Gordinhos: o triunfo do caráter

Atualizado em 01 de julho de 2016

O ser humano é um bicho que só não chama a si mesmo de bicho porque coube a ele inventar as palavras. Somos bichos, sim. E, como todo bicho, temos lá nossas manias e cacoetes. Alguns são particulares, como o sujeito que cutuca a orelha com o mindinho ou o outro que coleciona etiquetas de bagagem de todos os voos que fez na vida. Já outras manias são universais, como a de fazer planos mirabolantes — que no final geram frustração. O bicho corredor não é diferente dos demais bichos da espécie humana e, sendo assim, ele adora sonhar com coisas difíceis ou quase impossíveis.

Querem um exemplo? Garanto que vocês conhecem alguém que começou a correr para perder peso e, dez maratonas depois, continua gordinho. Eu tenho amigos assim e percebi que eles se dividem em dois grupos: os que começaram a correr para emagrecer, não emagreceram e nunca mais correram e os que começaram a correr para emagrecer, não emagreceram e continuaram correndo. A diferença entre os dois é que os do segundo grupo vão viver mais e mais felizes porque entenderam que algumas coisas na vida não podem ser mudadas — ao menos não a um custo aceitável —, e perceberam que é a qualidade de vida e não posar de queniano no escritório o maior benefício da corrida.

O gordinho corredor é o verdadeiro herói — e há dados científicos que provam isso. Outro dia eu vi uma palestra de um preparador físico que mostrava como os quenianos e etíopes têm facilidade para correr. E não é por conta daquela lenda de que os caras correm para fugir de leões. Isso é preconceito, mesmo porque todas as pessoas que tentaram apostar corrida com leões na história perderam solenemente. E olhem que nem estou falando dos guepardos, que correm mais do que um carro popular. Os atletas daquela região da África possuem características físicas, moldadas ao longo de gerações, que os tornam perfeitas máquinas de correr. Pernas longas e desproporcionais ao resto do corpo, tronco esguio, pulmões proporcionalmente grandes, braços finos, panturrilhas quase inexistentes e, portanto, fáceis de serem erguidas a cada passo… e por aí vai.

Pensem num típico corredor queniano. Pensaram? Agora pensem nos gordinhos corredores. Eles não são heroicos? Rir com dente é fácil, como diz um amigo meu. Correr bem, com canelinhas de graveto, nem é um grande feito. Façanha é correr 10 km abaixo de uma hora carregando sobrepeso e panturrilhas portentosas como as de um rinoceronte. Joguem um saco de cimento nas costas do queniano e o mandem correr 10 km em 50 minutos. Duvido que aguente. Mas eu conheço gordinhos que fazem 10 km abaixo de 45 minutos — e já ouvi falar até em maratonistas gordinhos sub-3h!

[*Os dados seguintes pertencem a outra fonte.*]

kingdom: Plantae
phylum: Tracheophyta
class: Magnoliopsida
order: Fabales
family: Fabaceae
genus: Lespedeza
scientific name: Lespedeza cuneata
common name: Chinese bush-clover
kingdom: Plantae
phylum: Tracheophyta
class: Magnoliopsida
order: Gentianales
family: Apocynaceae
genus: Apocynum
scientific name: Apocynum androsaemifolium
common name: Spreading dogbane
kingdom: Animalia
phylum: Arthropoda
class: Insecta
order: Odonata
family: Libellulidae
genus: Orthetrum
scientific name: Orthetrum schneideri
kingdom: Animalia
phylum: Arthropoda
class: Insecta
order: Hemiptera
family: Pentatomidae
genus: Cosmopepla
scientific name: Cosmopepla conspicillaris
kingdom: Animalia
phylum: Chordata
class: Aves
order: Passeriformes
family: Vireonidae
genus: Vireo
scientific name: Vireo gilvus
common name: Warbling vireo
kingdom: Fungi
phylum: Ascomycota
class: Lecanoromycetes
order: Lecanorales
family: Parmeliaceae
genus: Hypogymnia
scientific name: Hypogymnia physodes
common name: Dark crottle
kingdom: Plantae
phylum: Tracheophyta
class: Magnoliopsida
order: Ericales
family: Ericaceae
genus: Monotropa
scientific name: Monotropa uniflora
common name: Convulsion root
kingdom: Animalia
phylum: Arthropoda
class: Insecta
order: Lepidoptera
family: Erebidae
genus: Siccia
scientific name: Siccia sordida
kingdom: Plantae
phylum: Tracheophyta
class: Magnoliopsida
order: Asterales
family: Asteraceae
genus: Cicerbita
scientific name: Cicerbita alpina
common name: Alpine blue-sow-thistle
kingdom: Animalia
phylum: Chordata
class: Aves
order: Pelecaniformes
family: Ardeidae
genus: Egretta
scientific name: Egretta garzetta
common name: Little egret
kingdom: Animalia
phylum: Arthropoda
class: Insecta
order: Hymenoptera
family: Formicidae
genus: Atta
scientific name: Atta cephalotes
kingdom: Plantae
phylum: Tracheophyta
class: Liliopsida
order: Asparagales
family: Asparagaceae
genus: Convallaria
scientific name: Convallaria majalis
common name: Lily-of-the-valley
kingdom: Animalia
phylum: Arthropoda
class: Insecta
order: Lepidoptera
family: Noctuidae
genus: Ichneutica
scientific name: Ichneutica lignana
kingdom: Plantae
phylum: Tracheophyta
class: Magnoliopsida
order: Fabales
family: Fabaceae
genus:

Eu admiro profundamente os gordinhos que continuam correndo, mesmo sem emagrecer. Eles têm a alma de corredor. Correm contra os próprios limites, contra si mesmos e não por glórias. Correm mesmo sob gritos jocosos dos bocós sedentários nas provas: “Corre, gordinho!”, “Tá magrinho, hein, bolão?!”… Os gordinhos corredores — esses seres grandes de tamanho e imensos de caráter — não ligam para a crueldade do bicho homem. Apenas seguem, passo após passo, rumo à faixa final. Todo o meu respeito a eles, que estão em outro estágio de compreensão da importância do esporte e do valor da determinação. E, talvez exatamente por isso, mereçam ser chamados de homo sapiens.